> **Passage shown**:
┏━━
# What ever happend to "My Local 3 website?



## NYC3 (Apr 15, 2011)

What ever happend to "My Local 3 website? :whistling2:


----------



## B4T (Feb 10, 2009)

Maybe a big rat ate it.. :laughing:


----------



## HARRY304E (Sep 15, 2010)

B4T said:


> Maybe a big rat ate it.. :laughing:


 :laughing::laughing::laughing:


----------



## robnj772 (Jan 15, 2008)

B4T said:


> Maybe a big rat ate it.. :laughing:


 :lol:
:lol::lol:


----------



## BBQ (Nov 16, 2010)

B4T said:


> Maybe a big rat ate it.. :laughing:



:laughing:

These babies even brought a heater with them, look under the staging.:laughing:


----------



## brian john (Mar 11, 2007)

Lack of interest? Lack of funding? Lack of caring?


----------



## Sparky3 (Nov 21, 2010)

brian john said:


> Lack of interest? Lack of funding? Lack of caring?


Moderator had to shut it down.


----------



## brian john (Mar 11, 2007)

Sparky3 said:


> Moderator had to shut it down.


 
WHY?

Not a IBEW endorsed site?


----------
┗━━
> **Activity list**:
(1) List every distinct username that posts in the forum thread above, in the order each first appears.
(2) Reproduce the passage of the forum thread above between "# What ever" and "(Feb 10, 2009)", inclusive.

> **Data section**:
┏━━
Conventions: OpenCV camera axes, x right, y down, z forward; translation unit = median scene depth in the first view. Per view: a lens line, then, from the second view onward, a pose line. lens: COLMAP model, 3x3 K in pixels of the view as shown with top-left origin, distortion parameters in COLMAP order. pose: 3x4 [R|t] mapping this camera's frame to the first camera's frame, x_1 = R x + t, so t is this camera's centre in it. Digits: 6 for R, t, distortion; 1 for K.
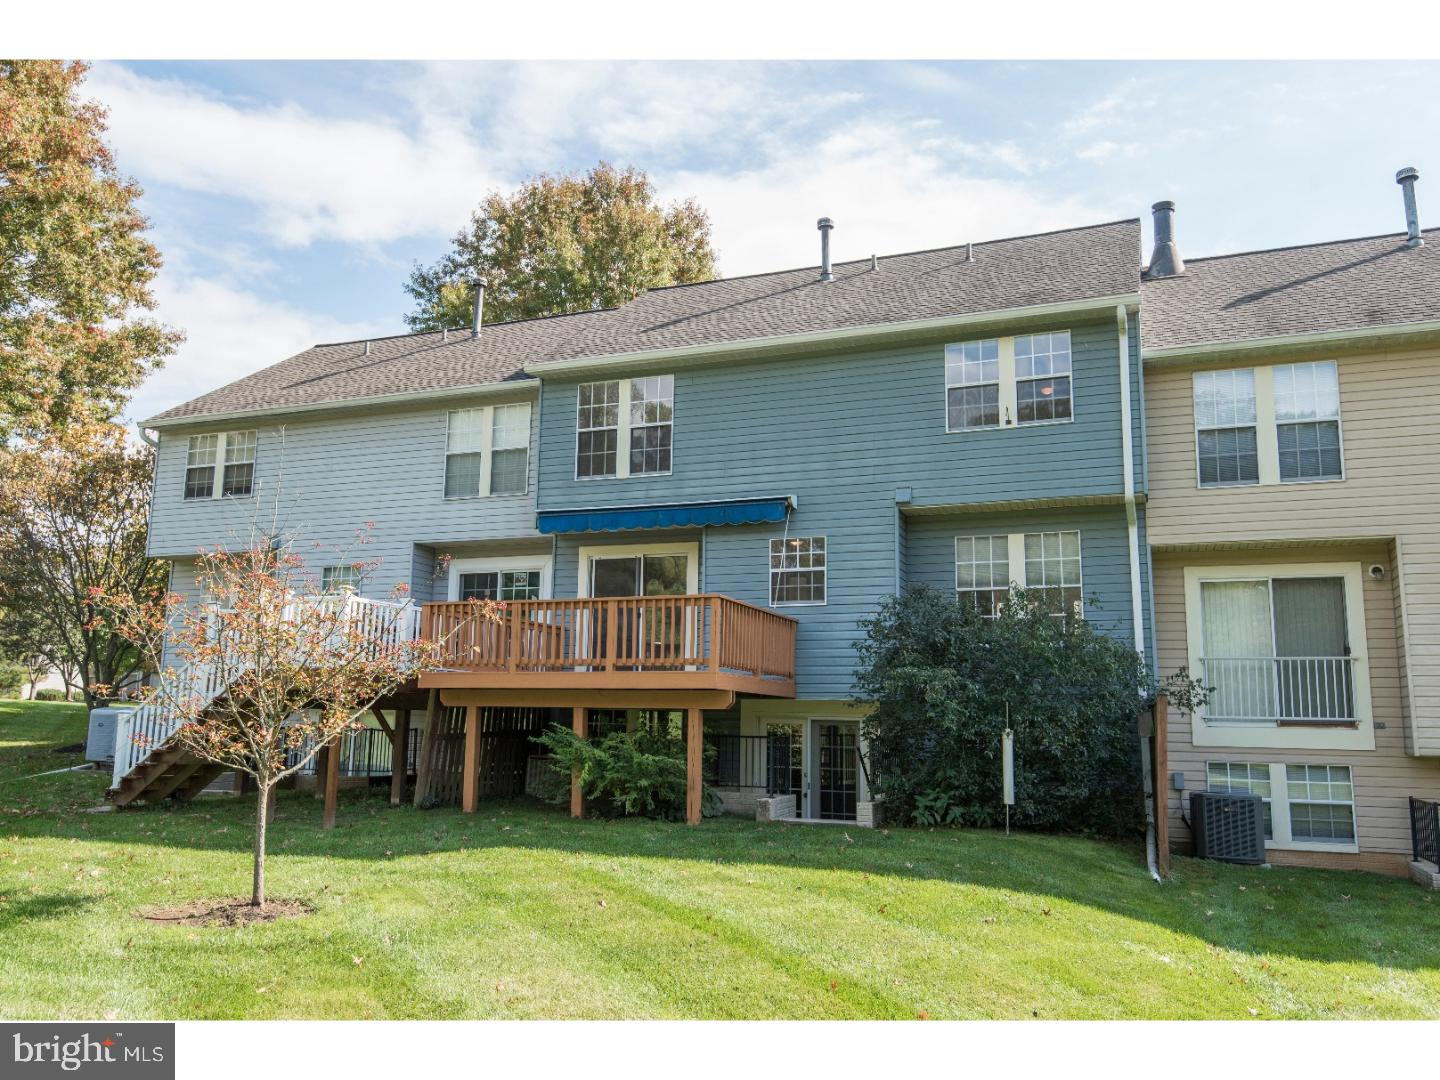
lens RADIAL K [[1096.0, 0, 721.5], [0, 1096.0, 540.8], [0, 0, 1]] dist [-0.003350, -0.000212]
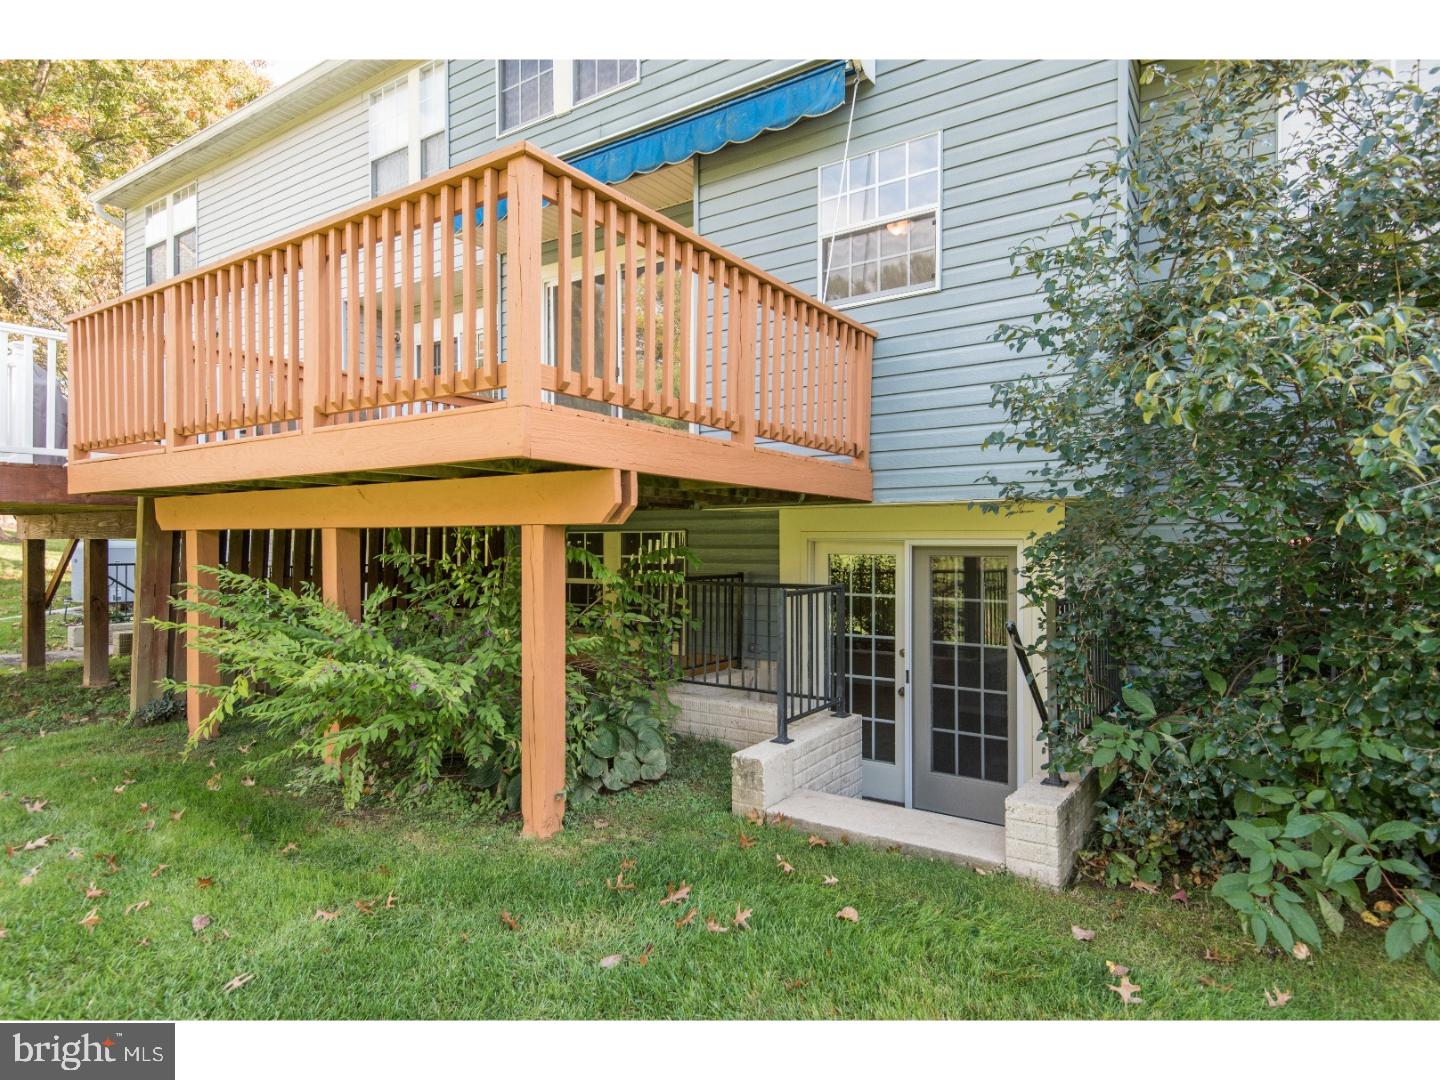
┗━━
> **Answers**:
(1) NYC3, B4T, HARRY304E, robnj772, BBQ, brian john, Sparky3

(2)
# What ever happend to "My Local 3 website?



## NYC3 (Apr 15, 2011)

What ever happend to "My Local 3 website? :whistling2:


----------



## B4T (Feb 10, 2009)